The variation between subgroups may indicate different priorities, various main symptoms and that shorter questionnaires are preferred; the additional items suggested by our patients seem to support the differences in their concerns and symptoms. All items were rated as comprehensible, and we believe the general wording is sufficient. We consider content validity to be moderate. A comparison to previous studies is difficult, since evaluation of patient opinion on item relevance has been addressed in few studies including ACL patients and different analytical methods, and item comprehensiveness is lacking [22, 23].

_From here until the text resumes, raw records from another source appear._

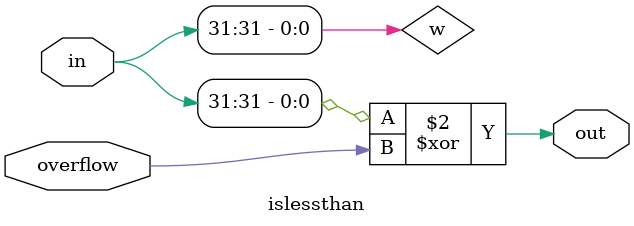
<source format=v>
module islessthan(out, in, overflow);
	output out;
	input[31:0] in;
	input overflow;
	
	wire w;
	
	and a (w, in[31],in[31]);
	
	xor n(out,w,overflow);

endmodule
	
</source>
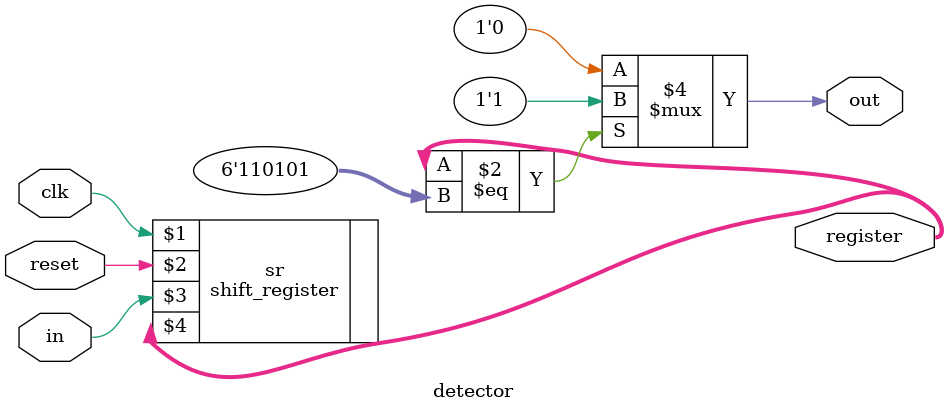
<source format=v>
module detector (clk, reset, in, out, register);
input clk, reset, in;
output out;
output [5:0] register;

reg out;
wire [5:0] register;

shift_register sr(clk, reset, in, register);

always @(register) begin
	if (register[5:0] == 6'b110101) // register stores reverse of 101011
		out <= 1;
	else
		out <= 0;
end
endmodule

</source>
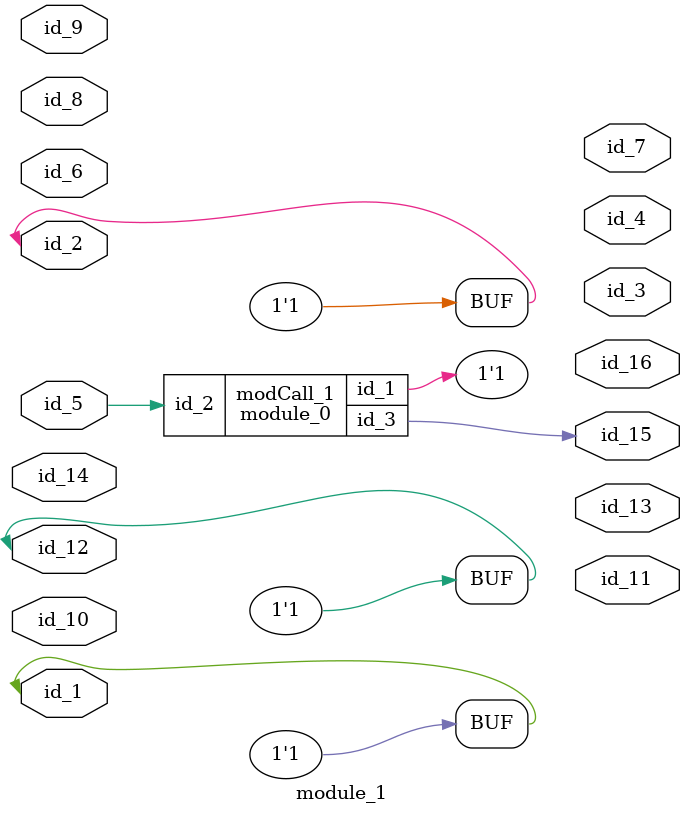
<source format=v>
module module_0 (
    id_1,
    id_2,
    id_3
);
  output wire id_3;
  input wire id_2;
  inout wire id_1;
  wire id_4;
  wire id_5, id_6, id_7, id_8;
endmodule
module module_1 (
    id_1,
    id_2,
    id_3,
    id_4,
    id_5,
    id_6,
    id_7,
    id_8,
    id_9,
    id_10,
    id_11,
    id_12,
    id_13,
    id_14,
    id_15,
    id_16
);
  output wire id_16;
  output wire id_15;
  inout wire id_14;
  output wire id_13;
  inout wire id_12;
  output wire id_11;
  input wire id_10;
  input wire id_9;
  inout wire id_8;
  output wire id_7;
  input wire id_6;
  input wire id_5;
  output wire id_4;
  output wire id_3;
  inout wire id_2;
  input wire id_1;
  assign id_2  = -1;
  assign id_12 = id_1;
  module_0 modCall_1 (
      id_12,
      id_5,
      id_15
  );
  assign id_2 = id_1;
endmodule

</source>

The German IKDC-SKF showed good responsiveness and no floor and ceiling effects; these characteristics are confirmed in previous studies [8, 9, 14, 22, 23]. MIC was smaller than SDC for all test groups, which indicates a suboptimal ability to distinguish clinically relevant changes from measurement error at the individual level. However, this finding is in line with previous studies comparing SDC with MIC at 4 and 6 months post-surgery [8, 22].

A potential limitation could be our GTO, which was applied as the anchor for MIC calculation and refers to a change based on the surgery alone. Since all patients received standard clinical treatment, we believe this GTO can be used to satisfactorily assess change.

Conclusion

The German IKDC-SKF is a reliable tool showing good hypotheses testing and responsiveness for patients with ACL, meniscus and/or cartilage disorders undergoing surgery. However, structural/content validity and MIC require further analysis.